Writing for fun--4

The plane was going through some turbulence, but that was only to be expected. That region had always been windy anyway, and it had also been raining heavily the previous day. The passengers were as unconcerned as anyone in a plane could be. The airhostesses were getting nervous, and the cabin crew was strutting around uncomfortably, checking with the pilots if everything was okay, or if they should make an emergency landing. The pilots themselves were not sure—half of them were from a country very far away—but they assured the crew that everything was okay
 
The plane was ahead of a smaller plane by five minutes. The two aircrafts were going together to a foreign country to get some work done (it is not clear if they were going to get work done for their country, or the one they were going to). The passengers in the bigger plane were considered more important that those in the smaller one, so they had been instructed in detail about flight plan and emergency contingency.
 
The bigger plane hit a mountain-top shrouded by fog and lost an engine.
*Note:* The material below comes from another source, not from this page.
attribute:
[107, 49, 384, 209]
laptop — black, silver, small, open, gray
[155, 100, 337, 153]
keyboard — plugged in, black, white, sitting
Miraculously, it rose up, and continued its predestined path. Then, the pilots overcompensated for the missing engine, and the aircraft hit yet another mountain. Two hits within ten minutes were too much even for the hardy and well-tested machine and it gave away, killing all the 118 passengers and 41 flight crew onboard. The second plane, with the journalists, security officers and the bureaucrats, completed the flight without any sort of disturbance.
 
The entire cabinet, including the PM, was dead. The sixty topmost leaders of the 3 big parties were dead, along with few leaders of the minor fractions. There was no way the nation would ever recover the loss of leadership. Despite all the squabbles they had or pretended to have with each other, those bastards ultimately shared the same grave. The nation and its peoples grieved less than they should have.